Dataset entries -
>>>

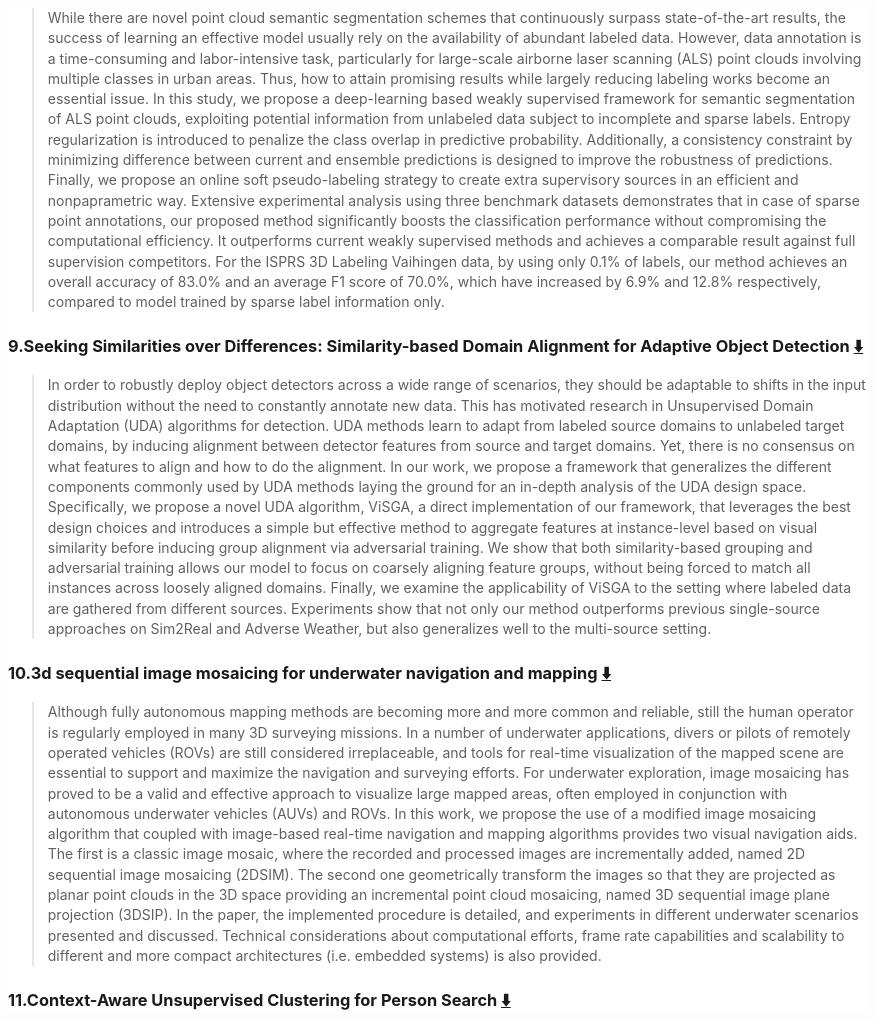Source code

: >  While there are novel point cloud semantic segmentation schemes that continuously surpass state-of-the-art results, the success of learning an effective model usually rely on the availability of abundant labeled data. However, data annotation is a time-consuming and labor-intensive task, particularly for large-scale airborne laser scanning (ALS) point clouds involving multiple classes in urban areas. Thus, how to attain promising results while largely reducing labeling works become an essential issue. In this study, we propose a deep-learning based weakly supervised framework for semantic segmentation of ALS point clouds, exploiting potential information from unlabeled data subject to incomplete and sparse labels. Entropy regularization is introduced to penalize the class overlap in predictive probability. Additionally, a consistency constraint by minimizing difference between current and ensemble predictions is designed to improve the robustness of predictions. Finally, we propose an online soft pseudo-labeling strategy to create extra supervisory sources in an efficient and nonpaprametric way. Extensive experimental analysis using three benchmark datasets demonstrates that in case of sparse point annotations, our proposed method significantly boosts the classification performance without compromising the computational efficiency. It outperforms current weakly supervised methods and achieves a comparable result against full supervision competitors. For the ISPRS 3D Labeling Vaihingen data, by using only 0.1% of labels, our method achieves an overall accuracy of 83.0% and an average F1 score of 70.0%, which have increased by 6.9% and 12.8% respectively, compared to model trained by sparse label information only.      
### 9.Seeking Similarities over Differences: Similarity-based Domain Alignment for Adaptive Object Detection  [ :arrow_down: ](https://arxiv.org/pdf/2110.01428.pdf)
>  In order to robustly deploy object detectors across a wide range of scenarios, they should be adaptable to shifts in the input distribution without the need to constantly annotate new data. This has motivated research in Unsupervised Domain Adaptation (UDA) algorithms for detection. UDA methods learn to adapt from labeled source domains to unlabeled target domains, by inducing alignment between detector features from source and target domains. Yet, there is no consensus on what features to align and how to do the alignment. In our work, we propose a framework that generalizes the different components commonly used by UDA methods laying the ground for an in-depth analysis of the UDA design space. Specifically, we propose a novel UDA algorithm, ViSGA, a direct implementation of our framework, that leverages the best design choices and introduces a simple but effective method to aggregate features at instance-level based on visual similarity before inducing group alignment via adversarial training. We show that both similarity-based grouping and adversarial training allows our model to focus on coarsely aligning feature groups, without being forced to match all instances across loosely aligned domains. Finally, we examine the applicability of ViSGA to the setting where labeled data are gathered from different sources. Experiments show that not only our method outperforms previous single-source approaches on Sim2Real and Adverse Weather, but also generalizes well to the multi-source setting.      
### 10.3d sequential image mosaicing for underwater navigation and mapping  [ :arrow_down: ](https://arxiv.org/pdf/2110.01382.pdf)
>  Although fully autonomous mapping methods are becoming more and more common and reliable, still the human operator is regularly employed in many 3D surveying missions. In a number of underwater applications, divers or pilots of remotely operated vehicles (ROVs) are still considered irreplaceable, and tools for real-time visualization of the mapped scene are essential to support and maximize the navigation and surveying efforts. For underwater exploration, image mosaicing has proved to be a valid and effective approach to visualize large mapped areas, often employed in conjunction with autonomous underwater vehicles (AUVs) and ROVs. In this work, we propose the use of a modified image mosaicing algorithm that coupled with image-based real-time navigation and mapping algorithms provides two visual navigation aids. The first is a classic image mosaic, where the recorded and processed images are incrementally added, named 2D sequential image mosaicing (2DSIM). The second one geometrically transform the images so that they are projected as planar point clouds in the 3D space providing an incremental point cloud mosaicing, named 3D sequential image plane projection (3DSIP). In the paper, the implemented procedure is detailed, and experiments in different underwater scenarios presented and discussed. Technical considerations about computational efforts, frame rate capabilities and scalability to different and more compact architectures (i.e. embedded systems) is also provided.      
### 11.Context-Aware Unsupervised Clustering for Person Search  [ :arrow_down: ](https://arxiv.org/pdf/2110.01341.pdf)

<<<

Problem requirements -
Could you find every line in the records above that contains the word "https" and copy it?

Exercise solution -
### 9.Seeking Similarities over Differences: Similarity-based Domain Alignment for Adaptive Object Detection  [ :arrow_down: ](https://arxiv.org/pdf/2110.01428.pdf)
### 10.3d sequential image mosaicing for underwater navigation and mapping  [ :arrow_down: ](https://arxiv.org/pdf/2110.01382.pdf)
### 11.Context-Aware Unsupervised Clustering for Person Search  [ :arrow_down: ](https://arxiv.org/pdf/2110.01341.pdf)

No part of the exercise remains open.